Öte yandan Cana'nın gereksiz gördüğü kart dışında müthiş oynadığını, Servet'in lanet olsun ki performansını tekrar tepeye taşıdığını ekleyebiliriz. Lanet olsun ki diyorum çünkü her iyi oynadığı maç takıma ihanet ettiğini daha fazla kanıtlıyor. Yazık; Rijkaard'a, Neeskens'e.

Sonuç olarak TT Arena'ya güzel başladı Galatasaray. Eksikler var; hücum organizasyonlarında özellikle ama kadroda da eksikler var. Benim Hannover maçından sonraki iddiam bu devre 17 maçta en az 10 galibiyet alacağımızdı. İlki güzel bir mücadele sonucu geldi. Umarım 10 veya daha fazlası da gelir.

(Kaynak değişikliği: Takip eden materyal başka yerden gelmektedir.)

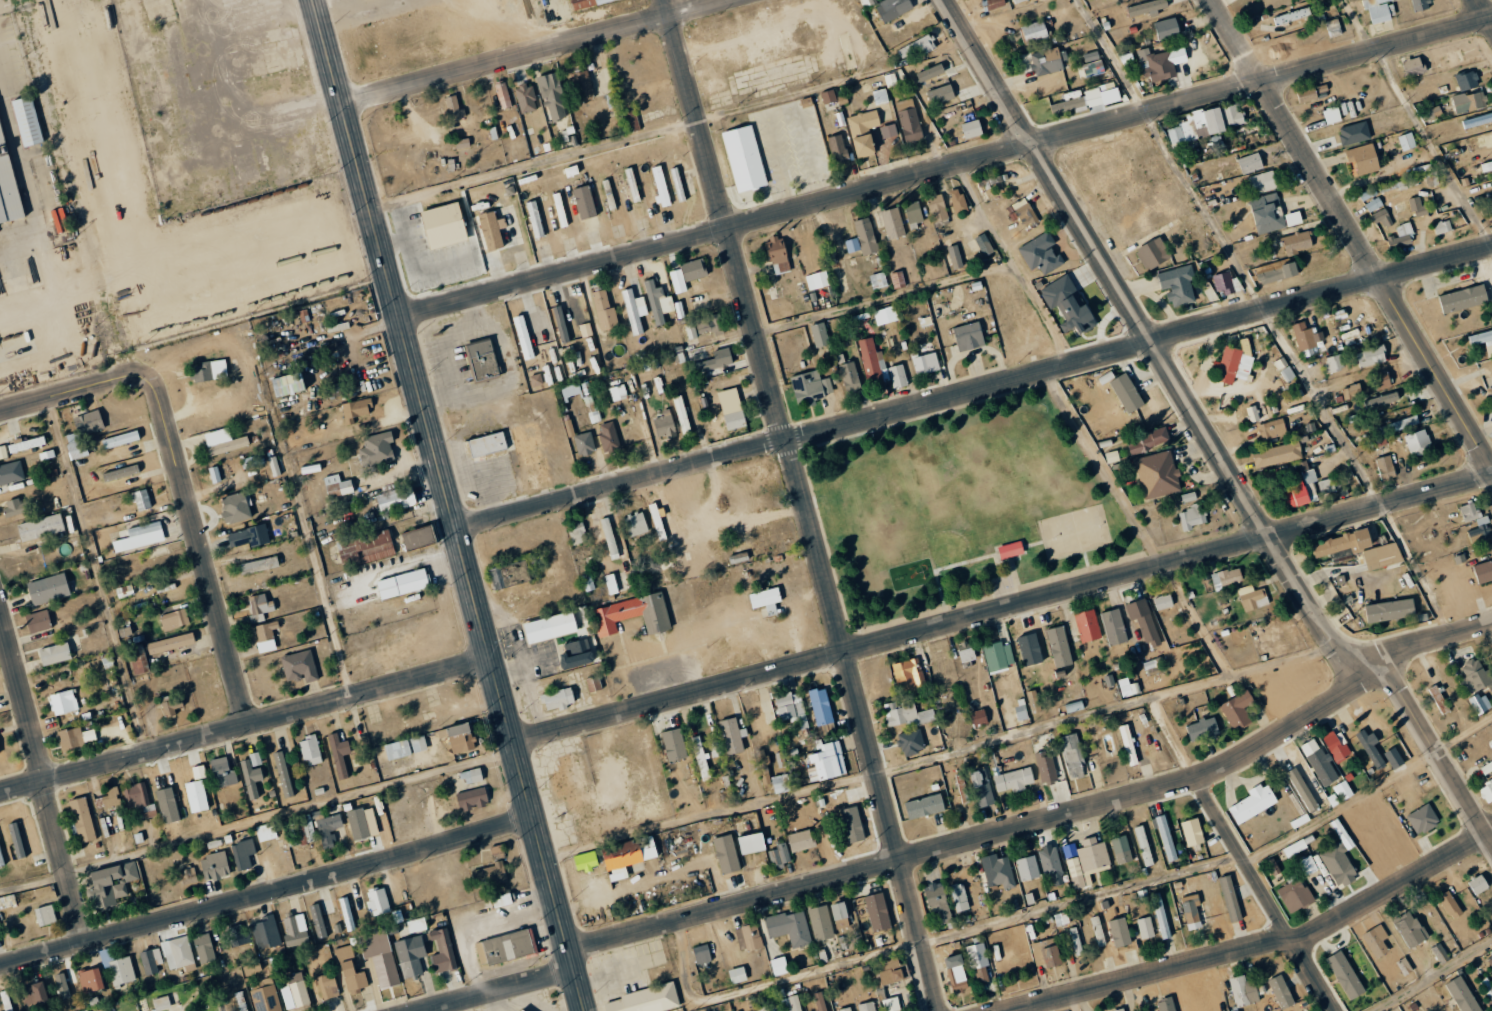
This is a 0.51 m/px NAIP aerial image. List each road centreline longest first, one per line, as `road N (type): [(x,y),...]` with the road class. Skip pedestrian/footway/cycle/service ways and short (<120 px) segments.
road 1 (residential): [(1491,17),(401,315)]
road 2 (residential): [(1491,247),(460,532)]
road 3 (residential): [(666,0),(937,1010)]
road 4 (residential): [(1491,475),(516,741)]
road 5 (secondary): [(314,0),(574,968)]
road 6 (residential): [(1491,620),(1379,659),(1332,704),(1197,779),(568,950)]
road 7 (residential): [(946,0),(1358,683)]
road 8 (residential): [(536,817),(0,965)]
road 9 (residential): [(1212,0),(1491,461)]
road 10 (residential): [(1491,830),(1290,941),(1010,1010)]
road 11 (residential): [(494,659),(0,790)]
road 12 (residential): [(732,0),(345,107)]
road 13 (residential): [(127,380),(144,379),(158,397),(247,722)]
road 14 (residential): [(0,619),(78,944)]
road 15 (residential): [(1166,727),(1334,1010)]
road 16 (residential): [(1379,659),(1491,842)]
road 17 (residential): [(574,968),(415,1010)]
road 18 (residential): [(127,380),(0,415)]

Yürüyedur GALATASARAY! Yürüyedur HAGI!

1 yorum:

Nihat ONUR dedi ki...

mre ve Musa bugün Konya’da 11 başladı,Eğer Ziya DOĞAN bunları ilk 11 e koyabiliyor ve bunlar gerçekten hem kendilerine hem de Konyaspora katkıları olabiliyorsa ELLERİMİZ bizi tüm ilk yarı boyunca meşhur BAM ‘a mecbur edenlerin iki yakasında dır …
Öncelikle Rijjkard sonrasında hiçbir iddamız olmamasına rağmen şans vermeyen Hagi ve Tugay !!